##### INPUT FOR THIS TASK

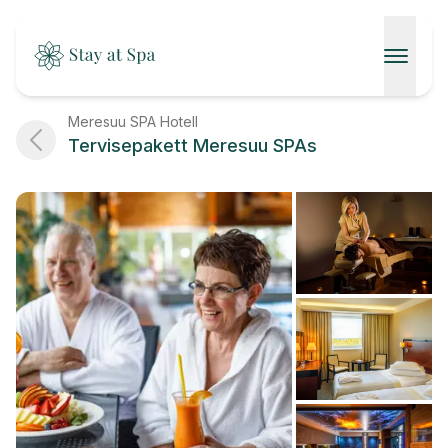
AVALEHT
Meresuu SPA Hotell
Tervisepakett Meresuu SPAs
SPAAD
KONTAKT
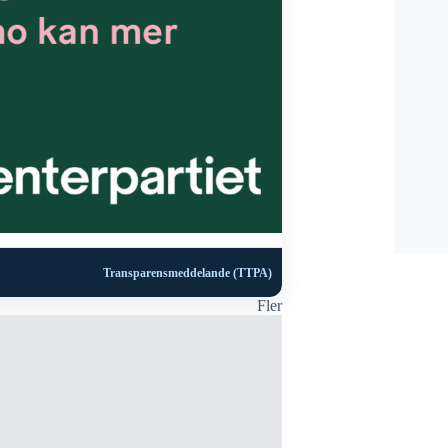
Transparensmeddelande (TTPA)
Fler
BLÅLJUS
Singelolyck
25 april, 2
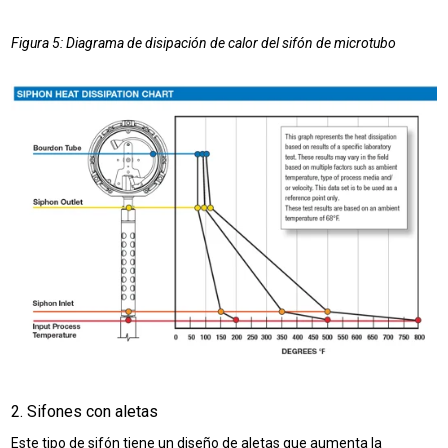
Figura 5: Diagrama de disipación de calor del sifón de microtubo
2. Sifones con aletas
Este tipo de sifón tiene un diseño de aletas que aumenta la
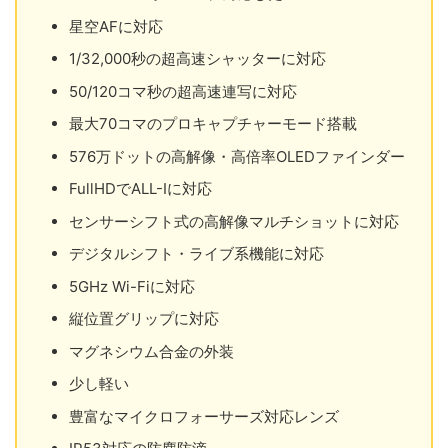
星空AFに対応
1/32,000秒の超高速シャッターに対応
50/120コマ秒の超高速連写に対応
最大70コマのプロキャプチャーモード搭載
576万ドットの高解像・高倍率OLEDファインダー
FullHDでALL-Iに対応
センサーシフト式の高解像マルチショットに対応
デジタルシフト・ライブ系機能に対応
5GHz Wi-Fiに対応
縦位置グリップに対応
マグネシウム合金の外装
少し軽い
豊富なマイクロフォーサーズ対応レンズ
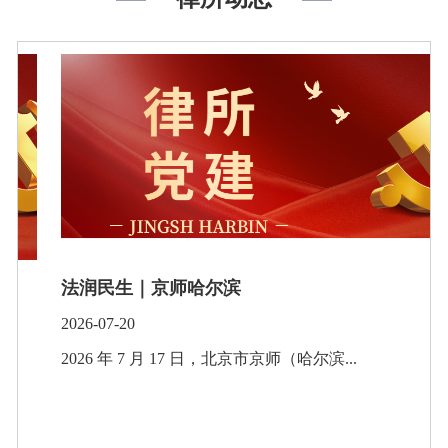
法润民生｜京师哈尔滨
2026-07-20
2026 年 7 月 17 日，北京市京师（哈尔滨...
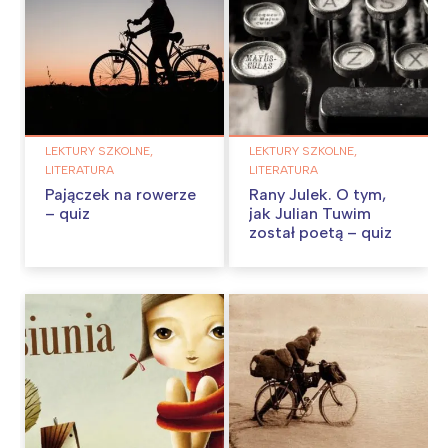
LEKTURY SZKOLNE,
LEKTURY SZKOLNE,
LITERATURA
LITERATURA
Pajączek na rowerze
Rany Julek. O tym,
– quiz
jak Julian Tuwim
został poetą – quiz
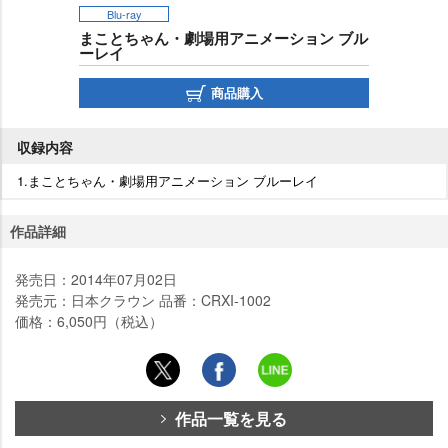
Blu-ray
まことちゃん・劇場用アニメーション ブル
ーレイ
商品購入
収録内容
1.まことちゃん・劇場用アニメーション ブルーレイ
作品詳細
発売日：2014年07月02日
発売元：日本クラウン 品番：CRXI-1002
価格：6,050円（税込）
作品一覧を見る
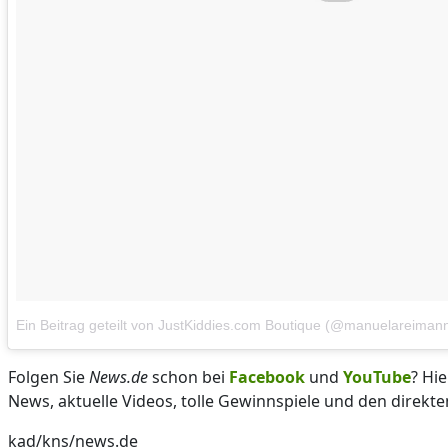
Ein Beitrag geteilt von JustKiddies.com Boutique (@manuelareiman
Folgen Sie
News.de
schon bei
Facebook
und
YouTube
? Hi
News, aktuelle Videos, tolle Gewinnspiele und den direkte
kad/kns/news.de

##########

YOUR ASSIGNMENT: Pull out every line of text from all the rows above and copy each one word for word, without the pictures.

OUTPUT:
AVALEHT
Meresuu SPA Hotell
Tervisepakett Meresuu SPAs
SPAAD
KONTAKT
Transparensmeddelande (TTPA)
Fler
BLÅLJUS
Singelolyck
25 april, 2
Figura 5: Diagrama de disipación de calor del sifón de microtubo
2. Sifones con aletas
Este tipo de sifón tiene un diseño de aletas que aumenta la
星空AFに対応
1/32,000秒の超高速シャッターに対応
50/120コマ秒の超高速連写に対応
最大70コマのプロキャプチャーモード搭載
576万ドットの高解像・高倍率OLEDファインダー
FullHDでALL-Iに対応
センサーシフト式の高解像マルチショットに対応
デジタルシフト・ライブ系機能に対応
5GHz Wi-Fiに対応
縦位置グリップに対応
マグネシウム合金の外装
少し軽い
豊富なマイクロフォーサーズ対応レンズ
法润民生｜京师哈尔滨
2026-07-20
2026 年 7 月 17 日，北京市京师（哈尔滨...
LEKTURY SZKOLNE,
LEKTURY SZKOLNE,
LITERATURA
LITERATURA
Pajączek na rowerze
Rany Julek. O tym,
– quiz
jak Julian Tuwim
został poetą – quiz
Blu-ray
まことちゃん・劇場用アニメーション ブル
ーレイ
商品購入
収録内容
1.まことちゃん・劇場用アニメーション ブルーレイ
作品詳細
発売日：2014年07月02日
発売元：日本クラウン 品番：CRXI-1002
価格：6,050円（税込）
作品一覧を見る
Ein Beitrag geteilt von JustKiddies.com Boutique (@manuelareiman
Folgen Sie
News.de
schon bei
Facebook
und
YouTube
? Hi
News, aktuelle Videos, tolle Gewinnspiele und den direkte
kad/kns/news.de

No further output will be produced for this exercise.